>>

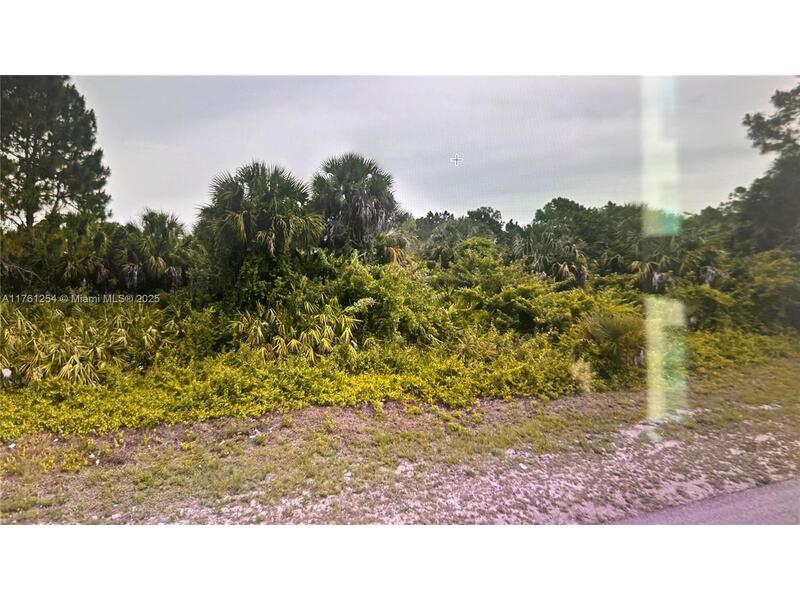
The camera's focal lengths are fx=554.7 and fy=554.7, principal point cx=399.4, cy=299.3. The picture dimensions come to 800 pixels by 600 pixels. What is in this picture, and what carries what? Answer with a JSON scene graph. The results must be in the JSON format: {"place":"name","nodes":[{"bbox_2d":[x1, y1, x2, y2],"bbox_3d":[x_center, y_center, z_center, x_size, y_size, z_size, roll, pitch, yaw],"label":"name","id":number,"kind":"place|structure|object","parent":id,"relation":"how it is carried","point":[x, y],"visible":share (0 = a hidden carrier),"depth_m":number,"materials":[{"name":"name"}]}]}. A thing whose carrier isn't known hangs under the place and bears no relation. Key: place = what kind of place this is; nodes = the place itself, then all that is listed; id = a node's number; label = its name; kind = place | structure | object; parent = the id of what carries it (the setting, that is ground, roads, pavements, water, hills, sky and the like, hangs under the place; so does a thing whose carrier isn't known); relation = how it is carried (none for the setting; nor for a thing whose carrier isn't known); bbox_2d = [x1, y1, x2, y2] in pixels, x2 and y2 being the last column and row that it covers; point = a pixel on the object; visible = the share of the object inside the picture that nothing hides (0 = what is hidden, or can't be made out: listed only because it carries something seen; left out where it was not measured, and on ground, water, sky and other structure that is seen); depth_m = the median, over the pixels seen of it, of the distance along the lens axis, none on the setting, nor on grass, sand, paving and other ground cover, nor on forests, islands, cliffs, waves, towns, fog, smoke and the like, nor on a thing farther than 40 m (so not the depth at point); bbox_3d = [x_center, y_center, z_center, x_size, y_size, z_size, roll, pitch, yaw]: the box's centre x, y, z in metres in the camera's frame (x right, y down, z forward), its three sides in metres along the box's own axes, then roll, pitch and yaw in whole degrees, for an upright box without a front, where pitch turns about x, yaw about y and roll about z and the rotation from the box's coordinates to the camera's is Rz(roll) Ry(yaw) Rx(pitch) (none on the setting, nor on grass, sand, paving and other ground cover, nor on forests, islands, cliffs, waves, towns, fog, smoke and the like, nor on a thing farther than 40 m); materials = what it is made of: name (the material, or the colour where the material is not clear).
{"place":"outdoors","nodes":[
{"label":"outdoors","id":0,"kind":"place"},
{"bbox_2d":[0,355,799,523],"label":"grass verge","id":1,"kind":"structure","parent":0,"point":[312,422],"materials":[{"name":"green plant"}]},
{"bbox_2d":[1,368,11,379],"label":"white litter","id":2,"kind":"object","parent":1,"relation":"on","point":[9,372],"visible":0.93,"depth_m":8.32,"materials":[{"name":"white"}]},
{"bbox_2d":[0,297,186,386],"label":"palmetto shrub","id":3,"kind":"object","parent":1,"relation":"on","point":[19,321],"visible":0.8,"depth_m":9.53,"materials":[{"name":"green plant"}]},
{"bbox_2d":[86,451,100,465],"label":"white litter","id":4,"kind":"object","parent":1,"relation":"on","point":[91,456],"visible":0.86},
{"bbox_2d":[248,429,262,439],"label":"white litter","id":5,"kind":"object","parent":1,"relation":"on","point":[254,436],"visible":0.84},
{"bbox_2d":[231,300,360,360],"bbox_3d":[-1.996,0.760,10.483,2.755,1.480,2.481,-1,4,-11],"label":"palmetto shrub","id":6,"kind":"object","parent":1,"relation":"on","point":[295,342],"visible":0.77,"depth_m":10.26,"materials":[{"name":"green plant"}]},
{"bbox_2d":[0,340,592,437],"label":"undergrowth","id":7,"kind":"object","parent":1,"relation":"on","point":[366,387],"visible":0.81,"materials":[{"name":"green plant"}]},
{"bbox_2d":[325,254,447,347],"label":"shrub","id":8,"kind":"object","parent":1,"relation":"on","point":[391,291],"visible":0.69,"depth_m":11.67,"materials":[{"name":"green plant"}]},
{"bbox_2d":[440,237,588,334],"bbox_3d":[2.831,-0.084,14.319,4.008,3.040,4.208,-1,4,-11],"label":"shrub","id":9,"kind":"object","parent":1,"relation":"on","point":[524,291],"visible":0.7,"depth_m":13.64,"materials":[{"name":"green plant"}]},
{"bbox_2d":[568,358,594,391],"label":"shrub","id":10,"kind":"object","parent":1,"relation":"on","point":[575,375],"visible":0.75,"depth_m":9.43,"materials":[{"name":"green plant"}]},
{"bbox_2d":[578,310,644,377],"bbox_3d":[4.256,0.842,10.904,1.801,1.360,1.810,-1,4,-11],"label":"shrub","id":11,"kind":"object","parent":1,"relation":"on","point":[612,326],"visible":0.77,"depth_m":10.63,"materials":[{"name":"green plant"}]},
{"bbox_2d":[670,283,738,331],"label":"shrub","id":12,"kind":"object","parent":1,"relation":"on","point":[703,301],"visible":0.58,"depth_m":13.94,"materials":[{"name":"green plant"}]},
{"bbox_2d":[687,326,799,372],"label":"shrub","id":13,"kind":"object","parent":1,"relation":"on","point":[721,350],"visible":0.47,"depth_m":11.98,"materials":[{"name":"green plant"}]},
{"bbox_2d":[729,249,799,332],"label":"shrub","id":14,"kind":"object","parent":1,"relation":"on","point":[756,279],"visible":0.78,"depth_m":15.13,"materials":[{"name":"green plant"}]},
{"bbox_2d":[70,78,798,225],"label":"sky","id":15,"kind":"structure","parent":0,"point":[545,190],"materials":[{"name":"grey"}]},
{"bbox_2d":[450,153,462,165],"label":"cursor","id":16,"kind":"object","parent":15,"relation":"in","point":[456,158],"visible":0.98,"depth_m":21.56,"materials":[{"name":"white"}]},
{"bbox_2d":[609,477,799,525],"label":"road","id":17,"kind":"structure","parent":0,"point":[782,494],"materials":[{"name":"grey asphalt"}]},
{"label":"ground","id":18,"kind":"structure","parent":0},
{"bbox_2d":[0,77,109,231],"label":"tree","id":19,"kind":"object","parent":18,"relation":"on","point":[68,128],"visible":0.89,"depth_m":17.81,"materials":[{"name":"plant"}]},
{"bbox_2d":[2,214,116,295],"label":"trees","id":20,"kind":"object","parent":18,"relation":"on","point":[60,249],"visible":0.69,"depth_m":13.34,"materials":[{"name":"green plant"}]},
{"bbox_2d":[115,209,190,293],"bbox_3d":[-6.826,-0.639,15.442,2.697,3.822,2.768,-1,4,-11],"label":"palm tree","id":21,"kind":"object","parent":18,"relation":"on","point":[163,229],"visible":0.83,"depth_m":15.05,"materials":[{"name":"green plant"}]},
{"bbox_2d":[197,160,321,300],"bbox_3d":[-3.320,-1.079,13.370,3.259,4.509,3.328,-1,4,-11],"label":"palm tree","id":22,"kind":"object","parent":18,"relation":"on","point":[247,217],"visible":0.95,"depth_m":12.79,"materials":[{"name":"green plant"}]},
{"bbox_2d":[309,152,398,253],"bbox_3d":[-1.460,-1.763,17.295,3.172,5.717,3.240,-1,4,-11],"label":"palm tree","id":23,"kind":"object","parent":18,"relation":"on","point":[375,205],"visible":0.9,"depth_m":16.67,"materials":[{"name":"plant"}]},
{"bbox_2d":[368,219,414,266],"bbox_3d":[-0.379,-0.706,17.209,2.139,3.817,2.378,-1,4,-11],"label":"palm tree","id":24,"kind":"object","parent":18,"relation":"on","point":[391,252],"visible":0.55,"depth_m":16.80,"materials":[{"name":"plant"}]},
{"bbox_2d":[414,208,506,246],"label":"tree","id":25,"kind":"object","parent":18,"relation":"on","point":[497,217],"visible":0.41,"depth_m":34.59,"materials":[{"name":"green plant"}]},
{"bbox_2d":[511,227,591,286],"bbox_3d":[5.085,-0.747,18.820,3.203,3.652,3.199,-1,4,-11],"label":"palm tree","id":26,"kind":"object","parent":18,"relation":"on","point":[565,268],"visible":0.72,"depth_m":18.45,"materials":[{"name":"plant"}]},
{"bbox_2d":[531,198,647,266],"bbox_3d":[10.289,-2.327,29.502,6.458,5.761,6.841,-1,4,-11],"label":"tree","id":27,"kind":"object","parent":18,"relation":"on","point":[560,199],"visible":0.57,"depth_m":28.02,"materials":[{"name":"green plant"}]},
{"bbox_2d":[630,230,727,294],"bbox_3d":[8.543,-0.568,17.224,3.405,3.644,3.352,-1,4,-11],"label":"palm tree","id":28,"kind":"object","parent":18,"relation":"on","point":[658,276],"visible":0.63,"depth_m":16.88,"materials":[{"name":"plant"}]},
{"bbox_2d":[735,82,799,253],"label":"tree","id":29,"kind":"object","parent":18,"relation":"on","point":[759,128],"visible":0.93,"depth_m":19.44,"materials":[{"name":"plant"}]}
]}

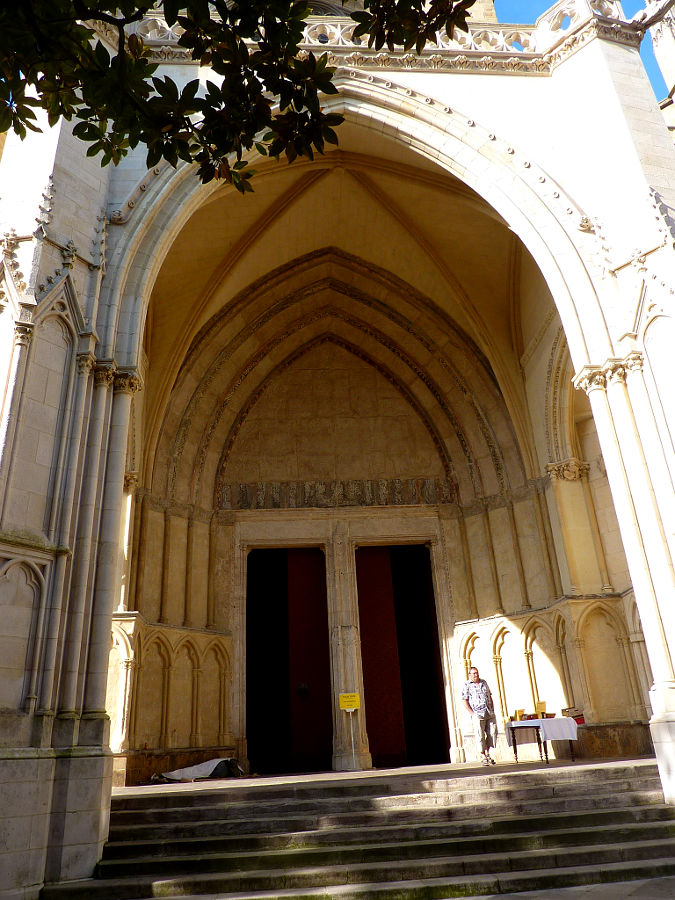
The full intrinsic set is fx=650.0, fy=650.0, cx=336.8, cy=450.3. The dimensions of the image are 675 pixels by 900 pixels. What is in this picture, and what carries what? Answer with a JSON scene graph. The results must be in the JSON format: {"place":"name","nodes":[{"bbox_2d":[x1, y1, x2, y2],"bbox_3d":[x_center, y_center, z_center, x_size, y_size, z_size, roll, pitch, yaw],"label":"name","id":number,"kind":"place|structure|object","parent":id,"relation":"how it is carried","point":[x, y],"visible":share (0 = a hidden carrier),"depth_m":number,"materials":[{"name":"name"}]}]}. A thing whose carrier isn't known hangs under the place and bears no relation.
{"place":"outdoors","nodes":[
{"label":"outdoors","id":0,"kind":"place"},
{"bbox_2d":[0,0,478,194],"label":"tree branch","id":1,"kind":"object","parent":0,"point":[173,84],"visible":0.97,"depth_m":4.41,"materials":[{"name":"green plant"}]},
{"bbox_2d":[0,0,674,899],"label":"church","id":2,"kind":"structure","parent":0,"point":[43,477],"depth_m":11.85,"materials":[{"name":"stone"}]},
{"bbox_2d":[244,546,329,772],"bbox_3d":[-1.081,4.758,14.557,2.295,5.472,0.834,-1,-22,-4],"label":"doorway","id":3,"kind":"structure","parent":2,"relation":"in","point":[254,734],"depth_m":14.51,"materials":[{"name":"wood"}]},
{"bbox_2d":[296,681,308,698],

<<

- _Problem to work on_: The lines from the one containing "The full intrinsic" through the final line of the listing above are all you should set down, exactly as written.

- _Written solution_:
The full intrinsic set is fx=650.0, fy=650.0, cx=336.8, cy=450.3. The dimensions of the image are 675 pixels by 900 pixels. What is in this picture, and what carries what? Answer with a JSON scene graph. The results must be in the JSON format: {"place":"name","nodes":[{"bbox_2d":[x1, y1, x2, y2],"bbox_3d":[x_center, y_center, z_center, x_size, y_size, z_size, roll, pitch, yaw],"label":"name","id":number,"kind":"place|structure|object","parent":id,"relation":"how it is carried","point":[x, y],"visible":share (0 = a hidden carrier),"depth_m":number,"materials":[{"name":"name"}]}]}. A thing whose carrier isn't known hangs under the place and bears no relation.
{"place":"outdoors","nodes":[
{"label":"outdoors","id":0,"kind":"place"},
{"bbox_2d":[0,0,478,194],"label":"tree branch","id":1,"kind":"object","parent":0,"point":[173,84],"visible":0.97,"depth_m":4.41,"materials":[{"name":"green plant"}]},
{"bbox_2d":[0,0,674,899],"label":"church","id":2,"kind":"structure","parent":0,"point":[43,477],"depth_m":11.85,"materials":[{"name":"stone"}]},
{"bbox_2d":[244,546,329,772],"bbox_3d":[-1.081,4.758,14.557,2.295,5.472,0.834,-1,-22,-4],"label":"doorway","id":3,"kind":"structure","parent":2,"relation":"in","point":[254,734],"depth_m":14.51,"materials":[{"name":"wood"}]},
{"bbox_2d":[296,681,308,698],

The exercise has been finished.